One month later we were pregnant (due Jan 24); the tech wanted to do an internal ultrasound and was upset at my refusal, then baffled and even more upset with my request for a picture. My doctor agreed no internal ultrasounds and no intercourse, “nothing goes in”. A week later, I had another ultrasound - somewhere else – and a heartbeat was detected (156bpm) and an estimated due date of January 22, 2009.

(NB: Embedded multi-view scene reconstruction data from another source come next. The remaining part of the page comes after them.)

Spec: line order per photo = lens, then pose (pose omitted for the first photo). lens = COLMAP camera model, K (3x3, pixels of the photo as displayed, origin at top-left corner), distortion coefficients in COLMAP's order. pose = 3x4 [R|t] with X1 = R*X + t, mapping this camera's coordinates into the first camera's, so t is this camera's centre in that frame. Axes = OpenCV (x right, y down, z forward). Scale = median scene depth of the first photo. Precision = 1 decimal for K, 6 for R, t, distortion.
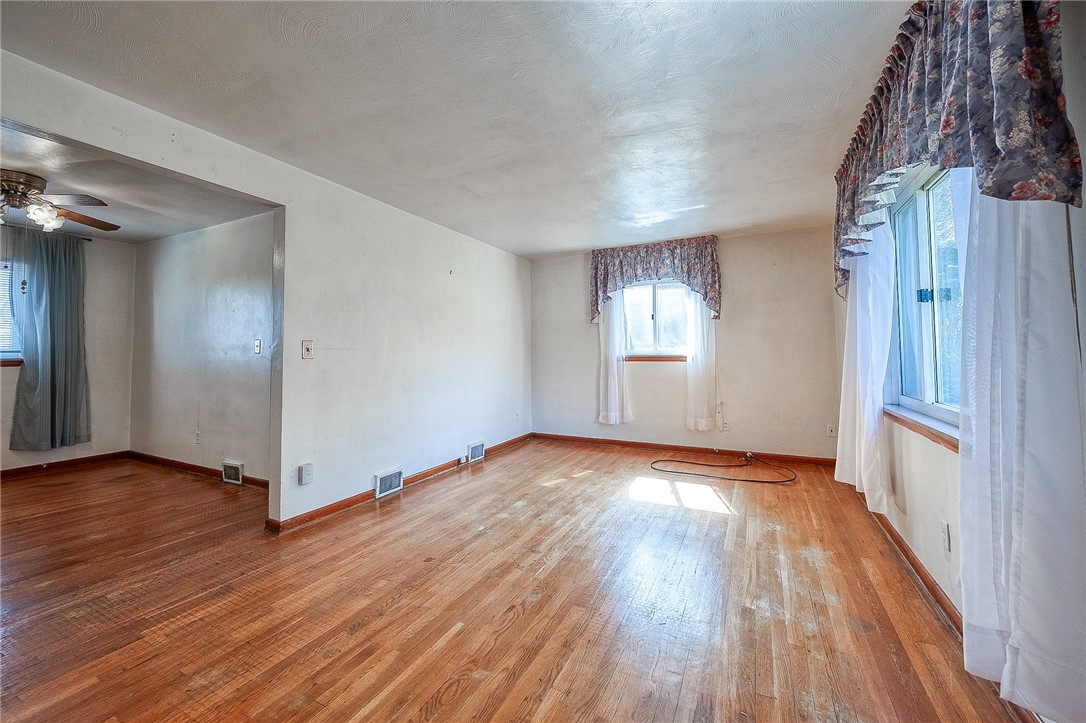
lens RADIAL K [[435.0, 0, 538.9], [0, 435.0, 357.7], [0, 0, 1]] dist [0.002871, 0.000044]
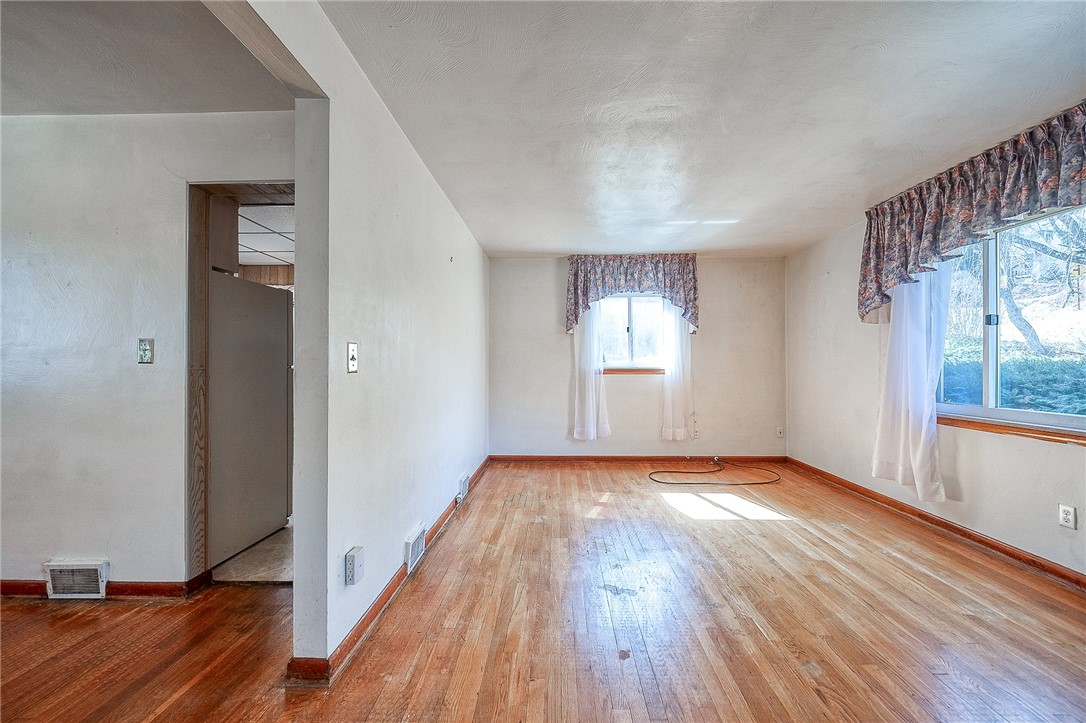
lens RADIAL K [[420.2, 0, 558.0], [0, 420.2, 377.2], [0, 0, 1]] dist [-0.000954, -0.000329]
pose [[0.897161, -0.006518, 0.441656, -0.329003], [-0.000644, 0.999871, 0.016066, -0.000043], [-0.441703, -0.014698, 0.897041, 0.221820]]
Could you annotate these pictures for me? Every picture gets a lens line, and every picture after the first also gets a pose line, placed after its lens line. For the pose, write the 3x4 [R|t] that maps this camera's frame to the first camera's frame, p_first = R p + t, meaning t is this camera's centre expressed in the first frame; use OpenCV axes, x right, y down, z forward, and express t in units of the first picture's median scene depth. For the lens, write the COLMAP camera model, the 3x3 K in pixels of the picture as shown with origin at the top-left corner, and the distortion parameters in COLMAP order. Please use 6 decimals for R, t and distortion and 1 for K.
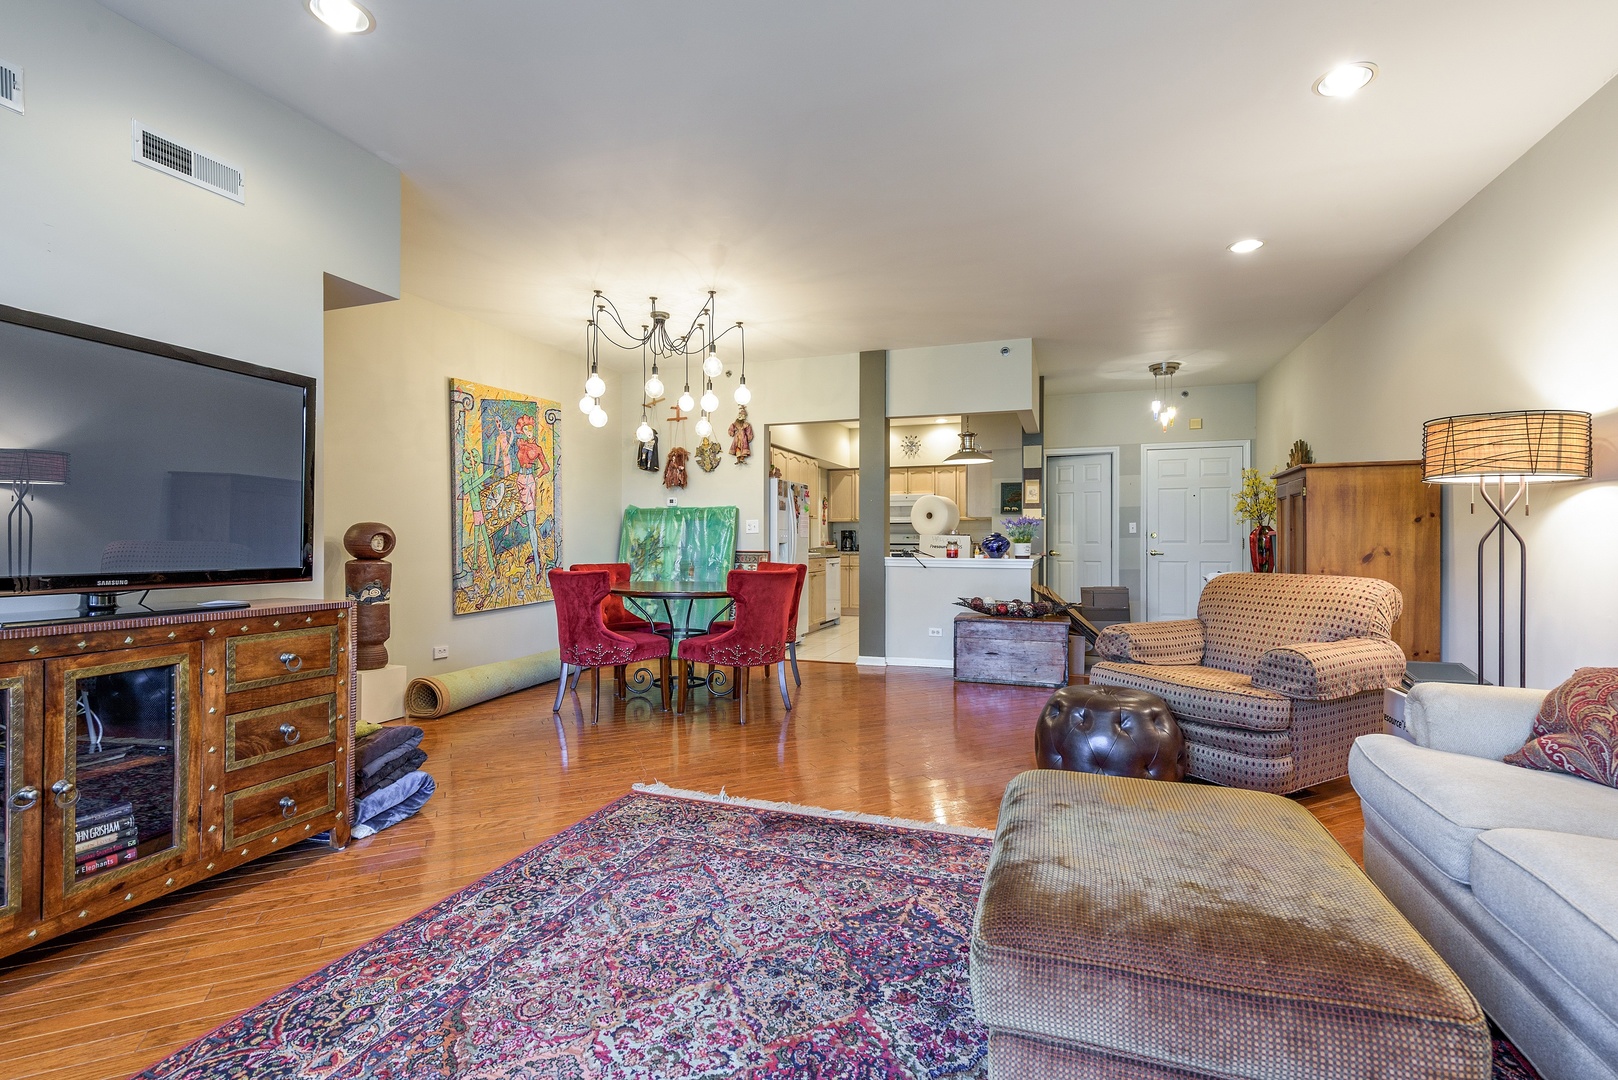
lens RADIAL K [[753.3, 0, 811.4], [0, 753.3, 536.7], [0, 0, 1]] dist [0.001788, 0.000225]
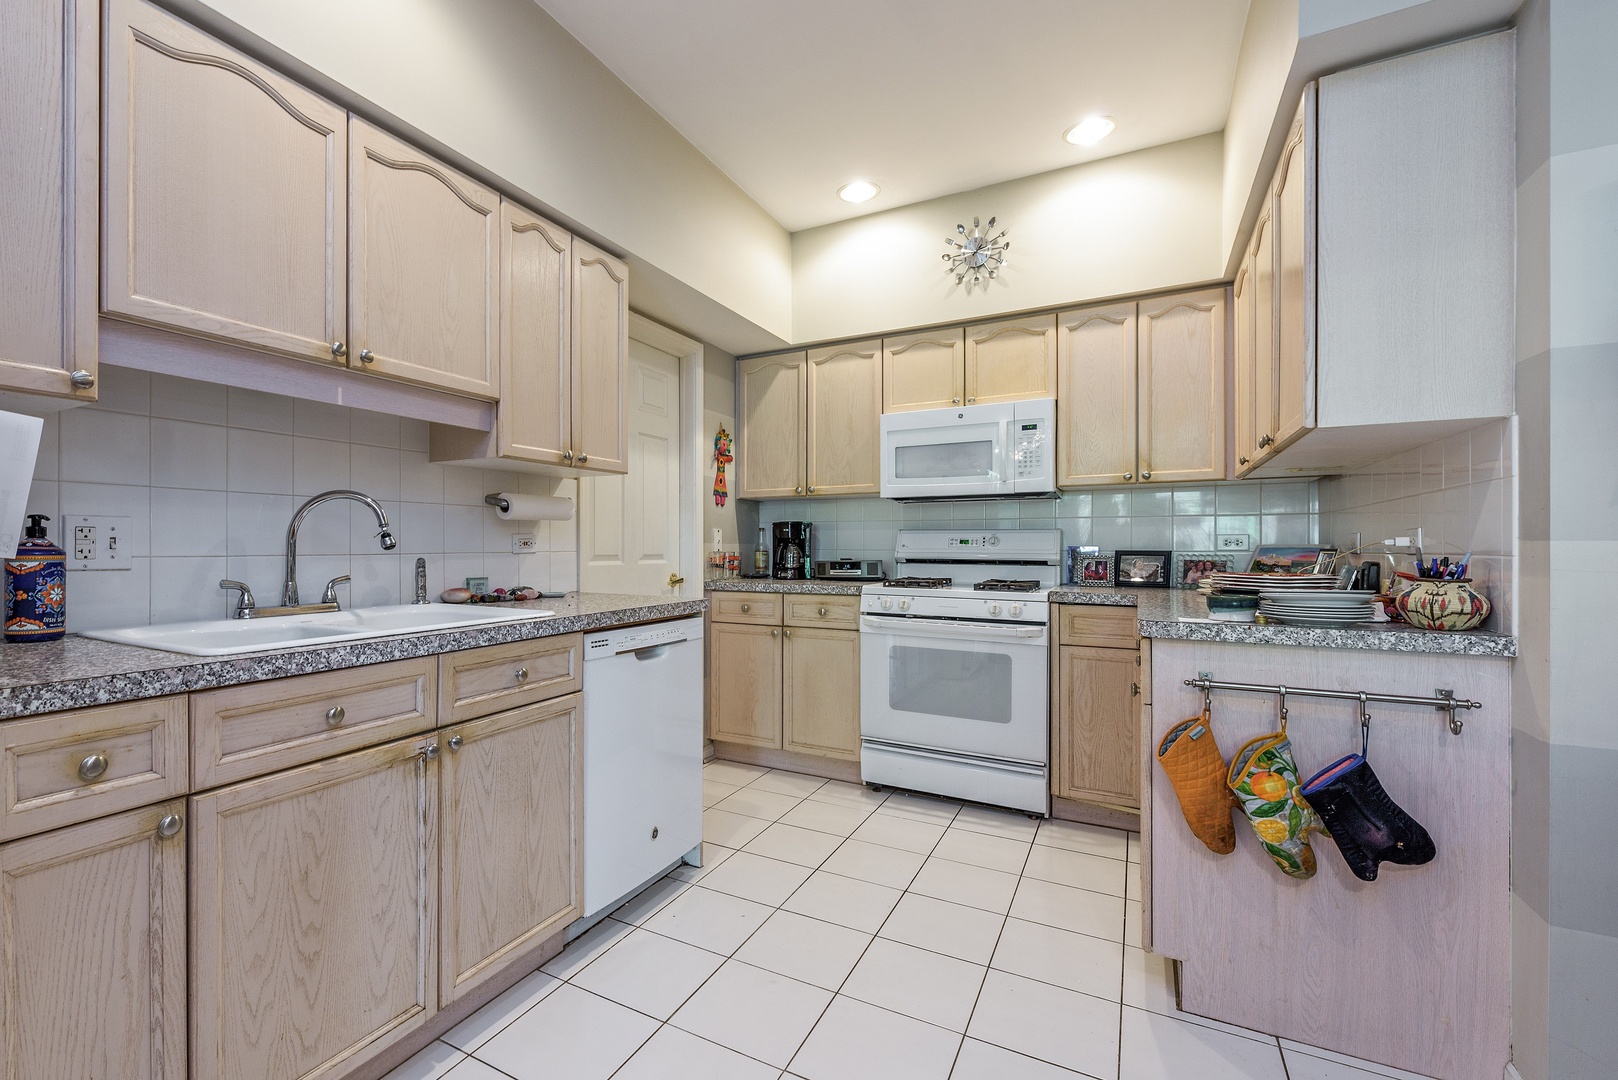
lens RADIAL K [[711.0, 0, 715.2], [0, 711.0, 546.8], [0, 0, 1]] dist [-0.000955, 0.000029]
pose [[0.979712, 0.003147, -0.200385, 0.085086], [-0.001954, 0.999979, 0.006150, 0.001644], [0.200400, -0.005633, 0.979698, 0.683130]]
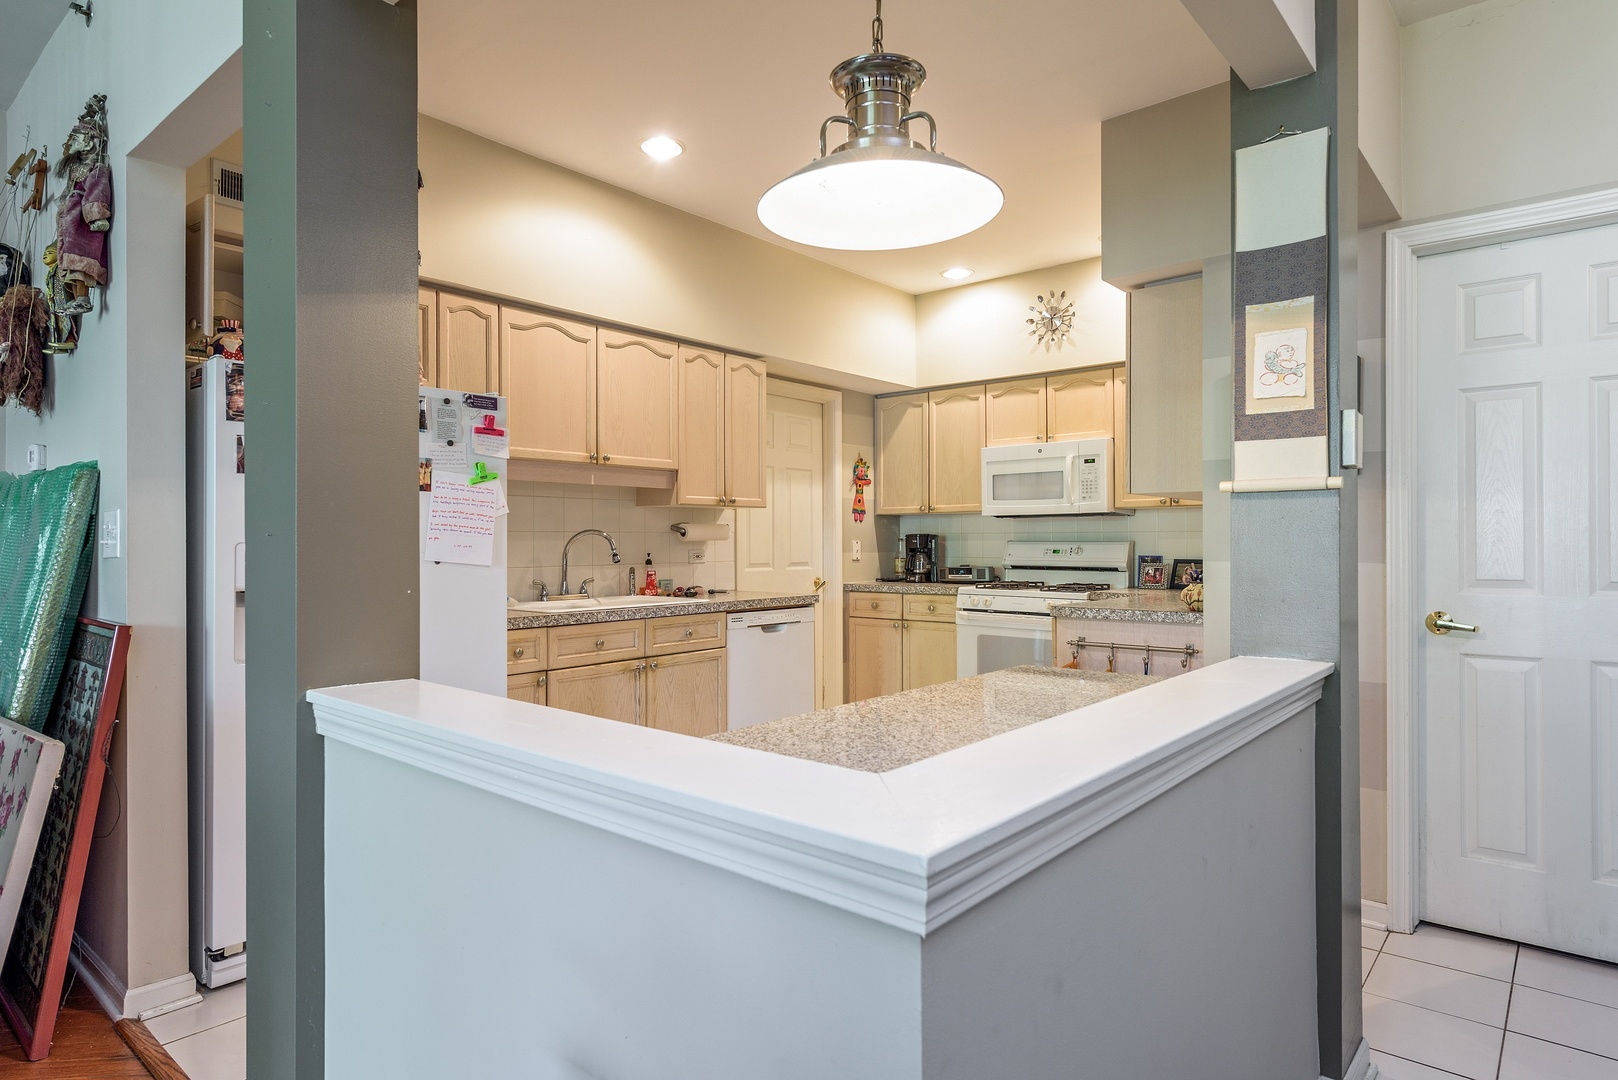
lens RADIAL K [[915.5, 0, 810.0], [0, 915.5, 541.0], [0, 0, 1]] dist [0.003011, -0.000079]
pose [[0.931204, -0.001270, -0.364497, 0.188705], [0.002744, 0.999990, 0.003528, -0.006756], [0.364489, -0.004285, 0.931198, 0.508287]]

This baby became nicknamed our little charmer, because 3rd times the charm! At 16 weeks, our doctor could not find the heartbeat with Doppler and sent us immediately for an ultrasound – we found that I had an anterior placenta, but that baby was doing well and strong. My hubby was sure he saw ‘something’ and that it was a boy. At 18 weeks, we had another ultrasound, dear hubby was right, we are having a boy. He was doing well, strong and measuring almost 2 weeks ahead of schedule. At 20 weeks I FINALLY felt movement and I was graduated to modified bed rest – short walks only. By 30 weeks, I began to have Braxton hicks, and by 34 weeks developed Edema and was put back on bed rest. An ultrasound on Jan 9 showed that baby was no longer breech, weighed approximately 8lbs 9oz, and there was an ‘echo’.
We were directed to go directly to the hospital where they did a non-stress test, our charmer passed with flying colours and the echo was deemed either mechonium (baby’s first BM) or vernix (the top layer of skin of the baby, a protective coating over the baby to protect him/her from the fluid) and we were sent home.
On January 14th, after a sleepless night, I passed my mucous plug, and continued to do so all day. At 1:30am on January 15th, my water broke – 9 days early. My mother brought me in and my hubby met us there (he works nights) and mechonium was detected in the amniotic fluid. By 3:30, labour began and I was given pit to keep it up. At 7am, I had the epidural and was fully dilated by 4pm. The doctor noticed that the baby was face up and still high up, they hoped that he would turn as I pushed him out. During labour, the baby’s heart rate often disappeared and would dip, at times as low as 80bpm. The nurses insisted that the baby was just active and that when it dipped to 80, the monitor was just picking up MY heart rate by mistake.
The epidural took away the pain, but I still felt pressure, and it was immense. I guess it was b/c he was face up, but it was so intense that it hurt; I had a death-grip in the side of my bed and breathed my way through each contraction. After 2.5 hours of pushing, our charmer had still not descended and the doctor recommended a c-section, I agreed but felt like such a failure for not being able to push him out, and was so spent and exhausted that I knew that there was no way I could continue.
Once the baby was born, the doctor was shocked at how much mechonium was present. The paediatrician looked him over and the information from the labour and stated that our son, Jonah (or JJ as he called him) was in distress during labour, that the heart rate problems were actually his distress. Jonah was put in an incubator and was observed for a few hours. He was no longer in distress within minutes and they bathed him for his feedings. I asked the doctor if he could tell why Jonah had not descended and he said it was a combination of JJ’s size, his position (face up), and the size of my pelvis. There was no way he could have descended.
Jonah is our little fighter and growing so fast. Parenthood is amazing and hard at the same time. I don’t know how I am getting by on so little sleep, but I am. The world is so different when you look at it from the eyes of a parent, and I can’t imagine how we lived without him in our lives. I missed pregnancy the moment he was born and I am already looking forward to our next baby. We just have to trust that everything will be ok, and to take it a day at a time, like we took the last one, like we are taking life as parents.
Being a parent is its own reward, and well worth the wait! Both of my hearts’ desires have now been granted to me, we are truly blessed!